◆ Soal Latihan ◆
**A)** Angka jumlah penduduk Den Haag berapa saja yang disebutkan dalam penggalan tentang sejarah Den Haag?
**B)** Lanjutkan penggalan tentang sejarah Den Haag, mulai setelah kalimat terakhirnya.

Pada akhir abad ke-18, jumlah penduduk "desa" ini sudah mencapai 40.000 jiwa dan merupakan tempat ketiga di Belanda yang terbesar (setelah Amsterdam dan Rotterdam). Berkat keberadaan istana stadhouder, Staten-Generaal dan diplomat-diplomat asing serta kaum bangsawan (asing), Den Haag memiliki ciri khas aristokratis yang membedakannya dengan kebanyakan kota-kota di Belanda. Selain itu terdapat perbedaan yang besar antara permukiman kaum bangsawan di dekat Buitenhof dan Voorhout dengan daerah-daerah "desa" ini yang lebih merakyat.

Pasca Era Napoleon

Baru pada tahun 1806, pada masa pendudukan Perancis, Den Haag mendapatkan hak-hak kotanya. Namun pada masa itu sebuah tembok kota malah menghindari perkembangan kota. Oleh karena itu Den Haag tetap tidak memiliki tembok kota dan bisa berkembang secara leluasa. Setelah tahun 1850, kota ini bisa berkembang melampaui sabuk parit-parit yang mengelilingi kota ini. Penduduknya kala itu berjumlah 70.000 jiwa. Pada sekitar 1870 jumlah penduduk mencapai 100.000 jiwa. Kemudian sekitar tahun 1900 pada akhir abad ke-19 dan awal abad ke-20, jumlah penduduk mencapai 200.000 jiwa.

◆ Materi Tersedia ◆
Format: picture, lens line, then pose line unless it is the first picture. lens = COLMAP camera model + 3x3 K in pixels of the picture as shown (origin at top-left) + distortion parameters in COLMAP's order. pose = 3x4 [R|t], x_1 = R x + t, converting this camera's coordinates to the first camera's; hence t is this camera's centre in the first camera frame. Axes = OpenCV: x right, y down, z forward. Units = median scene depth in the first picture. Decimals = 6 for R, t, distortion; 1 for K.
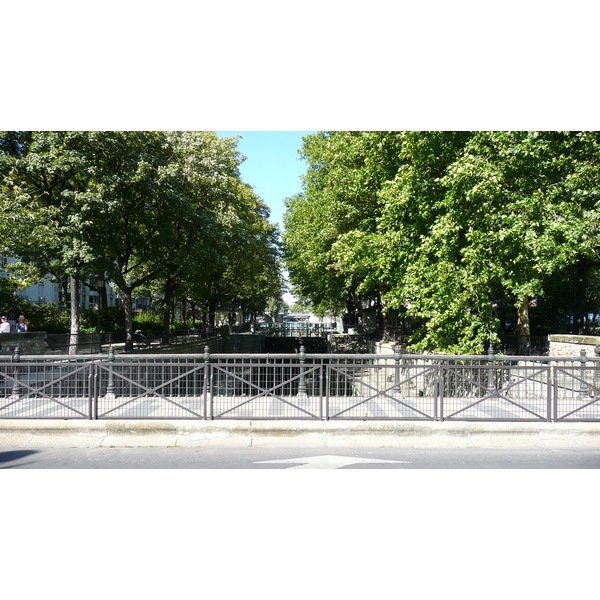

◆ Kunci Jawaban ◆
**A)**
- 40.000 jiwa
- 70.000 jiwa
- 100.000 jiwa
- 200.000 jiwa

**B)**
Pada awal abad ke-20, pada sisi selatan pusat kota lama muncul banyak perkampungan rakyat yang padat. Sementara itu pada waktu yang sama di bukit-bukit pasir (duin) di dekat pantai muncul tempat pemukiman orang-orang kaya. Pada waktu itu Den Haag juga memerankan peran yang penting dalam aliran seni lukisan yang disebut dengan istilah Haagse School ("Aliran" atau "Sekolah Den Haag").

Lalu pada tahun 1899 di Den Haag diadakan "Konferensi Pertama Den Haag". Hal ini mengakibatkan didirikannya "Dewan Arbitrase Internasional" yang juga ada di Den Haag sampai sekarang. Seorang konglomerat Amerika Serikat, Andrew Carnegie, menyumbang dana sebesar $1.500.000 untuk membangun Vredespaleis ("Istana Perdamaian"). Vredespaleis dibangun antara tahun 1907 dan 1913. Dewan Arbitrase Internasional ini akhirnya akan berkantor di Vredespaleis. Di kemudian hari Dewan Pengadilan Internasional juga akan berkantor di Vredesplaies.

Setelah Perang Dunia II

Belanda terseret dengan Perang Dunia II pada tanggal 10 Mei 1940. Den Haag sebagai kota pemerintahan Belanda menjadi sasaran penting tentara Jerman Nazi. Beberapa hari setelah Belanda diinvasi, Den Haag bisa dikuasai dan dijadikan tempat pusat pemerintahan Jerman.

Den Haag modern pada awal abad ke-21. Pemandangan dari Malieveld ("alun-alun" kota Den Haag).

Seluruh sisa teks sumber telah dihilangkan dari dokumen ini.